Sofa U Love
While consumers typically like to purchase furniture in person, they are warming up to purchasing furniture online as furniture sales made up 12% of overall retail e-commerce sales in the United States in 2019.
Roles: UX researcher, UI/UX designer
Duration: 2 week sprint
Tools: Sketch, Google Suite, Post-its, Index Cards, Pen and Paper
The Challenge
Sofa U Love is a local furniture store with several locations operating in the Los Angeles area since 1971. While Sofa U Love offers a wide selection of quality furniture, its e-commerce website is challenging to navigate, lacks an efficient product search process and has an unconventional checkout process.
The Solution
Simplify and reorganize the website’s information architecture to create an effective and familiar product search process, and redesign the purchase flow to eliminate any points of friction and difficulty.
The Process
RESEARCH & DISCOVER
I first began my research by conducting a heuristic evaluation of the existing Sofa U Love website to identify key usability issues. Most of the violations resided within the search and purchasing processes, affecting efficiency and learnability for a user.
No consistent search bar placement: Efficiency
No consistent behavior when adding items to cart: Learnability
Shopping cart fixed at the top after adding items: Learnability
Too much information to enter in at once at checkout: Efficiency
Once I had a basic understanding of which areas of improvement to focus on, I familiarized myself with what direct competitors and aspirational competitors were offering in the online furniture shopping space. By doing a competitive & comparative analysis, I was able to hone in on which shopping features were missing from the Sofa U Love website.
I conducted 5 user interviews and task analyses to understand a user’s pain points with the site and gained further insight on what their expectations were from previous online furniture shopping experiences.
After the interview process, I synthesized the data and defined behavioral patterns through affinity mapping.

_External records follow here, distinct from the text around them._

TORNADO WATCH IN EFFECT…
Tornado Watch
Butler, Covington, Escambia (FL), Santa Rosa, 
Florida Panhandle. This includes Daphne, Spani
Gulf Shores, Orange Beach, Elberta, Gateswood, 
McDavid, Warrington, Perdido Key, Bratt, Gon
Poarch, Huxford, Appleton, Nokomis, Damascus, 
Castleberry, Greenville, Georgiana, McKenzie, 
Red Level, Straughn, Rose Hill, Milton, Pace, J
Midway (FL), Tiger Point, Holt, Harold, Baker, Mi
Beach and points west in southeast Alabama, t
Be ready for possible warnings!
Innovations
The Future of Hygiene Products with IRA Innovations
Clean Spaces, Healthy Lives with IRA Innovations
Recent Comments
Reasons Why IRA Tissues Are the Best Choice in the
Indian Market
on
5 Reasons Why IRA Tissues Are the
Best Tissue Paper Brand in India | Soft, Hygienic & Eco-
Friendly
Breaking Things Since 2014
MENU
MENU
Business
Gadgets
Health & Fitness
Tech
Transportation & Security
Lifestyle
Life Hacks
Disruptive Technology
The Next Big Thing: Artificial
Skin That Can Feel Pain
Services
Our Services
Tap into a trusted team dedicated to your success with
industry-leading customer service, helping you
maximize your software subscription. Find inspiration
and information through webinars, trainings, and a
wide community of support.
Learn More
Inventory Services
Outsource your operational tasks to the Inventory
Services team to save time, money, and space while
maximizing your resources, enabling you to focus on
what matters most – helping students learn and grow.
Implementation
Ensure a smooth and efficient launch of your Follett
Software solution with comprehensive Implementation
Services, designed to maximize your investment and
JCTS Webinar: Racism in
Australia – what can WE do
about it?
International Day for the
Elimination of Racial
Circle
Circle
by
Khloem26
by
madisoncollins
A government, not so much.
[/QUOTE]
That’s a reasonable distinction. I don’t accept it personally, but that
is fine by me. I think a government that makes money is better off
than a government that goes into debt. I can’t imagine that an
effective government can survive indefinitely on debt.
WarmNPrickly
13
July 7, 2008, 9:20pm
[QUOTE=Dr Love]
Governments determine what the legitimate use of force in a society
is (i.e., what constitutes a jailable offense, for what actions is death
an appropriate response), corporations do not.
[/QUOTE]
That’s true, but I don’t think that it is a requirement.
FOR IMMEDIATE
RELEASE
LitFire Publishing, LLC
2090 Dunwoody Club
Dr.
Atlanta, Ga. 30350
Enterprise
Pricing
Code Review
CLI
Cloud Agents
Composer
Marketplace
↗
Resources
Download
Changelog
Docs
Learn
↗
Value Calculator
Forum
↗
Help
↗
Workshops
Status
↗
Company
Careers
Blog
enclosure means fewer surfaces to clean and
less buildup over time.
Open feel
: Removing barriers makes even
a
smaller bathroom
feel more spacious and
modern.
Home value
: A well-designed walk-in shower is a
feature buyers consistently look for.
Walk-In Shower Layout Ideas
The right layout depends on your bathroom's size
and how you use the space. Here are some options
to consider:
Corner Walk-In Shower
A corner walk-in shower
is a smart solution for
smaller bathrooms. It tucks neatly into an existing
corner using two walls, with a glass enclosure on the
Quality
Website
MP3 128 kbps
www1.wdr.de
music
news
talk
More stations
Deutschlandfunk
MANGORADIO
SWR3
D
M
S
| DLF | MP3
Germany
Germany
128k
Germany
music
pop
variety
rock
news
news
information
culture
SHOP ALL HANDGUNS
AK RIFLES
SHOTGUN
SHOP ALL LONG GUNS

From that, I was able to distill the following key points and potential solutions:
1. Users had difficulty in browsing and narrowing down their product searches due to the repetitive and misleading categories and subcategories → this could be alleviated with better filter features and having a consistent search bar experience throughout the website
2. Users have a hard time visualizing what the piece of furniture would look like in their homes → having different product views would help alleviate that
3. Users did not know what colors or fabric choices were available for each product → clarify product descriptions
4. Users were not confident in what they chose → adding in customer reviews would add another layer of trust and validation
Meet Fran
To inject more empathy within the design process and focus my design decisions, I created a persona that was a representation of the research that I did and combined all of the user insights, needs and frustrations.
Keeping Fran in mind, I created a journey map to document her shopping and purchasing experience with the Sofa U Love website. This mirrored the current pain points discovered from my research.
After getting a better understanding of where pain points are located throughout Fran’s journey, I revisited the list of features to add from the C&C analysis and created a feature prioritization chart that would address the key issues that currently troubled users.
One of biggest pain points was the nestled subcategories and finding specific products on the website. To better understand how to untangle all of this, I created an existing site map to see what the current information architecture looked like.
Afterwards, I conducted 6 closed card sorts, writing existing major item groups on index cards and had users organize them underneath the categories I created on post-its. This exercise allowed me to not only confirm that the categories I selected made sense, but it also highlighted what users were expecting to see within a global navigation.
From that, I redesigned the site map and made sure to include best sellers within each sub-category so that new users to the site, like Fran, could see which items were popular.
Another big paint point was within the checkout flow where users could potentially receive an error without a clear resolution and exit the site. To alleviate this, I redesigned the user flow to break down the checkout process and minimize information overload.
IDEATE & DESIGN
Now that I redefined the user’s problems and expectations, I utilized the new site map, ideas from the competitive & comparative analysis and info from user interviews to sketch out low-fidelity wireframes of the redesigned site.
Test & Iterate
I conducted 3 usability tests with a paper prototype to receive user feedback in a timely and low-cost manner. With minor changes, I moved forward with designing medium-fidelity wireframes in Sketch and prototyping with InVision.
Medium Fidelity
With the clickable prototype, I conducted 10 usability tests and tweaked the design with each test. Most notably, I refined the order process flow to include an order summary within each step of the cart and broke down the payment process further.
Next Steps
Products will need to be tagged on a metadata level in order to start building the filtering features for color, material, size, price and style
Include “related items” section and “similar items” section to help with up-selling
Start collecting user photos and user reviews to build up credibility
Look into offering more shipping options
Measure website traffic, exit points and times after website redesign
Reflection
Through conducting multiple usability tests, I learned how to differentiate between a user’s opinion and an actual usability issue in order to decide which iterations to make for further testing.
I also learned about e-commerce design patterns and the importance of maintaining these patterns to facilitate usability on a new site.